WHAT YOU WILL DO
Nothing is to be left out; print all the entries exactly.

[[ SOURCE MATERIAL open ]]

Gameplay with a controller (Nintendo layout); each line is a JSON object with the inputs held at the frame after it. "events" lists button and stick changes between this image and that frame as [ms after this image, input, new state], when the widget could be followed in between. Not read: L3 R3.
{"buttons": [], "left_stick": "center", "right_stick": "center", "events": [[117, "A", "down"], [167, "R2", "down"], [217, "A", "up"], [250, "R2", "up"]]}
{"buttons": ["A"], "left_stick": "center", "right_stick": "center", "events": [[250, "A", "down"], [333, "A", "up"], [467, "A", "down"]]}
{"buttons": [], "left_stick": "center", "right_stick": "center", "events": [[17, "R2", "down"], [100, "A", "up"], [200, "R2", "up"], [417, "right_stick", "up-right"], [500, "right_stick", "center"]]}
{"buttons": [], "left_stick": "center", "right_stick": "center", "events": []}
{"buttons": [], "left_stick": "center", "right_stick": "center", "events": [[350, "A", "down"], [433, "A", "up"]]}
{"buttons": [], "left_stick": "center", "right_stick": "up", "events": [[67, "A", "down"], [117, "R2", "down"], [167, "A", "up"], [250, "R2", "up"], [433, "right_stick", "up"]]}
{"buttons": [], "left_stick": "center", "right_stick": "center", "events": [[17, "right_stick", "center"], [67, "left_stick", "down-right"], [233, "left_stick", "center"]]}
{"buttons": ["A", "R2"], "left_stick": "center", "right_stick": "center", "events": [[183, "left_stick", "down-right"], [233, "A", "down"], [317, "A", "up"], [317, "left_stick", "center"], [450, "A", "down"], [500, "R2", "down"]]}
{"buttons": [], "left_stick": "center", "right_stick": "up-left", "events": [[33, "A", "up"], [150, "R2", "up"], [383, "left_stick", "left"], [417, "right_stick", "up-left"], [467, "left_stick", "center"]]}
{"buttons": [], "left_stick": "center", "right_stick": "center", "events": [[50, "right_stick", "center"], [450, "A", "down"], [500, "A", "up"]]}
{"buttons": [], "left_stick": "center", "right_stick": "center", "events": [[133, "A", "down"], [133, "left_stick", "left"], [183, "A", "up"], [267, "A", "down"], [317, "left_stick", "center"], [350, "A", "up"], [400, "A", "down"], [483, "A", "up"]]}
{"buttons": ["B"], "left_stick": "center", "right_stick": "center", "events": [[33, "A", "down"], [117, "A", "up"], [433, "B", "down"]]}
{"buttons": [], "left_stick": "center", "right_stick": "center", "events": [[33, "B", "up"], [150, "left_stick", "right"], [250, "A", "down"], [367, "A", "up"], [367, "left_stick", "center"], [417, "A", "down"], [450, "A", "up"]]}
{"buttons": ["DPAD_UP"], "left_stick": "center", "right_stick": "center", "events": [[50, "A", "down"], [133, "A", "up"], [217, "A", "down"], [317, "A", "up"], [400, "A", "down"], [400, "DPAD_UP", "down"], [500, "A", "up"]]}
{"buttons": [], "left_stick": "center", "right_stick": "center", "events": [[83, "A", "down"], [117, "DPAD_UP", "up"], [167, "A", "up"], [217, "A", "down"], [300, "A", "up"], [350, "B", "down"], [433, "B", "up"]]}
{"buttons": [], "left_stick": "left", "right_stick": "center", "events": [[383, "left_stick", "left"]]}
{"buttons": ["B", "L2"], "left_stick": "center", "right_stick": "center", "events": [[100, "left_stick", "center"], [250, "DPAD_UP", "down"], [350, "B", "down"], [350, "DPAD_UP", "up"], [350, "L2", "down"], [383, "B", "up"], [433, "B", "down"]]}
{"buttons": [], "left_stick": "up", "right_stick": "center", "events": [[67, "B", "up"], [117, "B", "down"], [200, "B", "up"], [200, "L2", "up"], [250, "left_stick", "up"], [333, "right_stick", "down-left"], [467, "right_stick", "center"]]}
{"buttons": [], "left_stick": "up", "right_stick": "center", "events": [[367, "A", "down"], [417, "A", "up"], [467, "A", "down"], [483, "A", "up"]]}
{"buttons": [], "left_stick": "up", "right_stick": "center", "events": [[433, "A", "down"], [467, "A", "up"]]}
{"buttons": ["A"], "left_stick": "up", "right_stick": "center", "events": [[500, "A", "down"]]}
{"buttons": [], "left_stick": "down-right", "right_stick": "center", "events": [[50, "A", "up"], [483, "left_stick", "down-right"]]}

[[ SOURCE MATERIAL closed ]]

FINISHED EXERCISE
Gameplay with a controller (Nintendo layout); each line is a JSON object with the inputs held at the frame after it. "events" lists button and stick changes between this image and that frame as [ms after this image, input, new state], when the widget could be followed in between. Not read: L3 R3.
{"buttons": [], "left_stick": "center", "right_stick": "center", "events": [[117, "A", "down"], [167, "R2", "down"], [217, "A", "up"], [250, "R2", "up"]]}
{"buttons": ["A"], "left_stick": "center", "right_stick": "center", "events": [[250, "A", "down"], [333, "A", "up"], [467, "A", "down"]]}
{"buttons": [], "left_stick": "center", "right_stick": "center", "events": [[17, "R2", "down"], [100, "A", "up"], [200, "R2", "up"], [417, "right_stick", "up-right"], [500, "right_stick", "center"]]}
{"buttons": [], "left_stick": "center", "right_stick": "center", "events": []}
{"buttons": [], "left_stick": "center", "right_stick": "center", "events": [[350, "A", "down"], [433, "A", "up"]]}
{"buttons": [], "left_stick": "center", "right_stick": "up", "events": [[67, "A", "down"], [117, "R2", "down"], [167, "A", "up"], [250, "R2", "up"], [433, "right_stick", "up"]]}
{"buttons": [], "left_stick": "center", "right_stick": "center", "events": [[17, "right_stick", "center"], [67, "left_stick", "down-right"], [233, "left_stick", "center"]]}
{"buttons": ["A", "R2"], "left_stick": "center", "right_stick": "center", "events": [[183, "left_stick", "down-right"], [233, "A", "down"], [317, "A", "up"], [317, "left_stick", "center"], [450, "A", "down"], [500, "R2", "down"]]}
{"buttons": [], "left_stick": "center", "right_stick": "up-left", "events": [[33, "A", "up"], [150, "R2", "up"], [383, "left_stick", "left"], [417, "right_stick", "up-left"], [467, "left_stick", "center"]]}
{"buttons": [], "left_stick": "center", "right_stick": "center", "events": [[50, "right_stick", "center"], [450, "A", "down"], [500, "A", "up"]]}
{"buttons": [], "left_stick": "center", "right_stick": "center", "events": [[133, "A", "down"], [133, "left_stick", "left"], [183, "A", "up"], [267, "A", "down"], [317, "left_stick", "center"], [350, "A", "up"], [400, "A", "down"], [483, "A", "up"]]}
{"buttons": ["B"], "left_stick": "center", "right_stick": "center", "events": [[33, "A", "down"], [117, "A", "up"], [433, "B", "down"]]}
{"buttons": [], "left_stick": "center", "right_stick": "center", "events": [[33, "B", "up"], [150, "left_stick", "right"], [250, "A", "down"], [367, "A", "up"], [367, "left_stick", "center"], [417, "A", "down"], [450, "A", "up"]]}
{"buttons": ["DPAD_UP"], "left_stick": "center", "right_stick": "center", "events": [[50, "A", "down"], [133, "A", "up"], [217, "A", "down"], [317, "A", "up"], [400, "A", "down"], [400, "DPAD_UP", "down"], [500, "A", "up"]]}
{"buttons": [], "left_stick": "center", "right_stick": "center", "events": [[83, "A", "down"], [117, "DPAD_UP", "up"], [167, "A", "up"], [217, "A", "down"], [300, "A", "up"], [350, "B", "down"], [433, "B", "up"]]}
{"buttons": [], "left_stick": "left", "right_stick": "center", "events": [[383, "left_stick", "left"]]}
{"buttons": ["B", "L2"], "left_stick": "center", "right_stick": "center", "events": [[100, "left_stick", "center"], [250, "DPAD_UP", "down"], [350, "B", "down"], [350, "DPAD_UP", "up"], [350, "L2", "down"], [383, "B", "up"], [433, "B", "down"]]}
{"buttons": [], "left_stick": "up", "right_stick": "center", "events": [[67, "B", "up"], [117, "B", "down"], [200, "B", "up"], [200, "L2", "up"], [250, "left_stick", "up"], [333, "right_stick", "down-left"], [467, "right_stick", "center"]]}
{"buttons": [], "left_stick": "up", "right_stick": "center", "events": [[367, "A", "down"], [417, "A", "up"], [467, "A", "down"], [483, "A", "up"]]}
{"buttons": [], "left_stick": "up", "right_stick": "center", "events": [[433, "A", "down"], [467, "A", "up"]]}
{"buttons": ["A"], "left_stick": "up", "right_stick": "center", "events": [[500, "A", "down"]]}
{"buttons": [], "left_stick": "down-right", "right_stick": "center", "events": [[50, "A", "up"], [483, "left_stick", "down-right"]]}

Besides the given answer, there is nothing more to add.